* _Extract provided_:
From a bioelectronic perspective, the stimulation of other nerves (e.g., splanchnic nerve) with noninvasive approaches (e.g., pulsed ultrasound) may also provide therapeutic advantages to control inflammation without the side effects observed with conventional invasive methods [119,137,148,174]. Electroacupuncture is another alternative medical treatment with promising use in RA. Stimulation of the sciatic nerve with electroacupuncture controls systemic inflammation in endotoxemic mice through a vagal-adrenal dependent pathway and dopaminergic modulation of the immune cells [175]. This novel neuroimmune pathway could shed light on the mechanisms of electroacupuncture to alleviate arthritis [176179]. Moreover, from a pharmacological perspective dopaminergic agonists could be used to control inflammation in arthritis due to their ability to inhibit Th17 cytokines [180].

* _List of tasks_:
[a] Set down the passage on nerve stimulation and arthritis word for word, starting at "From a bioelectronic" and ending at "Th17 cytokines [180].".
[b] Resume the passage on nerve stimulation and arthritis, picking up right after its final sentence.

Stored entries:

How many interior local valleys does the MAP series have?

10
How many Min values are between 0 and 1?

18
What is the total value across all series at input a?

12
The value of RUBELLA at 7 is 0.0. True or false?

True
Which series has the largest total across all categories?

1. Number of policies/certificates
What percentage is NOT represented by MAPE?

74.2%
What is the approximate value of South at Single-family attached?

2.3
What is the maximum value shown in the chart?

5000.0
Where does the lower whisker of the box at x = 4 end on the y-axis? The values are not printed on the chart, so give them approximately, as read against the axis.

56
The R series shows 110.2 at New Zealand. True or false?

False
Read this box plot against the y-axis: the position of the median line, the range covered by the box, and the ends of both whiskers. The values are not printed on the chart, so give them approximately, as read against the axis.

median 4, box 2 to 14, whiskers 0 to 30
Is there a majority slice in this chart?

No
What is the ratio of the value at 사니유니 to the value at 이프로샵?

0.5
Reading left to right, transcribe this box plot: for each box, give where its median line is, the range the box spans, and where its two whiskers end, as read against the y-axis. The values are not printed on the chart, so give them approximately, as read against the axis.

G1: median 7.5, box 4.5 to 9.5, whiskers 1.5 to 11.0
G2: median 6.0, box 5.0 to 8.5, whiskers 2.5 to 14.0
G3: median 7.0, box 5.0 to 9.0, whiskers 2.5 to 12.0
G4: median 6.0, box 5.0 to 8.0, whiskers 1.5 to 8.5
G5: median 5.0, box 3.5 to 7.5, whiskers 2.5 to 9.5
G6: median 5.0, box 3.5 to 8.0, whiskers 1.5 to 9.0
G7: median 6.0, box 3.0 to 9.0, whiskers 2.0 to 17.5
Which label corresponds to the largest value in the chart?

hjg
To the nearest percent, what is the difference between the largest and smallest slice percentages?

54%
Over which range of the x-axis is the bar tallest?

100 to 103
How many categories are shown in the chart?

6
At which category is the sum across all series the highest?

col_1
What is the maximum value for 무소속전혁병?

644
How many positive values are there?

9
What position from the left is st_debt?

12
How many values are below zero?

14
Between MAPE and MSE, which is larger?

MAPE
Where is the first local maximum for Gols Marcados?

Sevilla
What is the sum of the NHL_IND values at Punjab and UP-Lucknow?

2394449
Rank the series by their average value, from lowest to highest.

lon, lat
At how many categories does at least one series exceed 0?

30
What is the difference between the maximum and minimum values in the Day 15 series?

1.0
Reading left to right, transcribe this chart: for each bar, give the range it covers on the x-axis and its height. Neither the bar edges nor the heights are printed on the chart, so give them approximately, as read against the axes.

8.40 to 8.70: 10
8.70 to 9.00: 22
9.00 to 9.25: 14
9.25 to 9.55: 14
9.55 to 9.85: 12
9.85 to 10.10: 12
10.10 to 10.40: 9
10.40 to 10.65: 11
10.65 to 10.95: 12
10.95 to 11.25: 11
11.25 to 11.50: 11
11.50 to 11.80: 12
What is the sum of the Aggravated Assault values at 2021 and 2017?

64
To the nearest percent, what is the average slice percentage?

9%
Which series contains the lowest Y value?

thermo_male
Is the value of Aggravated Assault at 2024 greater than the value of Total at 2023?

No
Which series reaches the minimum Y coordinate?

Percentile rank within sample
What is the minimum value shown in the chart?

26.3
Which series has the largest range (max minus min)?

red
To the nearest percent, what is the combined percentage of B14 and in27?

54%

* _Task-by-task outputs_:
[a]
From a bioelectronic perspective, the stimulation of other nerves (e.g., splanchnic nerve) with noninvasive approaches (e.g., pulsed ultrasound) may also provide therapeutic advantages to control inflammation without the side effects observed with conventional invasive methods [119,137,148,174]. Electroacupuncture is another alternative medical treatment with promising use in RA. Stimulation of the sciatic nerve with electroacupuncture controls systemic inflammation in endotoxemic mice through a vagal-adrenal dependent pathway and dopaminergic modulation of the immune cells [175]. This novel neuroimmune pathway could shed light on the mechanisms of electroacupuncture to alleviate arthritis [176179]. Moreover, from a pharmacological perspective dopaminergic agonists could be used to control inflammation in arthritis due to their ability to inhibit Th17 cytokines [180].

[b]
In addition to the promising results on vagal control of joint inflammation, the potential side effects of vagal stimulation in RA are not known. The current use of vagal stimulation for the treatment of refractory epilepsy appears to induce minor side effects related to cervical surgical implantation, as such local infections, vocal cord paralysis and electrode rejection [181,182]. These clinical studies indicate that vagal stimulation does not produce immunosuppression as found with the biological drugs used in the treatment of arthritis. The patients under antirheumatic drug therapy appear to have more severe side effects mainly immunosuppression [11,12]. On the other hand, it has been proposed that neurological disorders can affect peripheral inflammation. For instance, neurological damages increase the susceptibility to infections triggering chronic autonomic output signals [183185]. A recent study showed that occlusion of one middle cerebral artery (a classic model of stroke) prevents the progression of arthritis [186]. These studies suggest that vagal stimulation may also re-establish neurological function contributing to potential inflammatory disorders.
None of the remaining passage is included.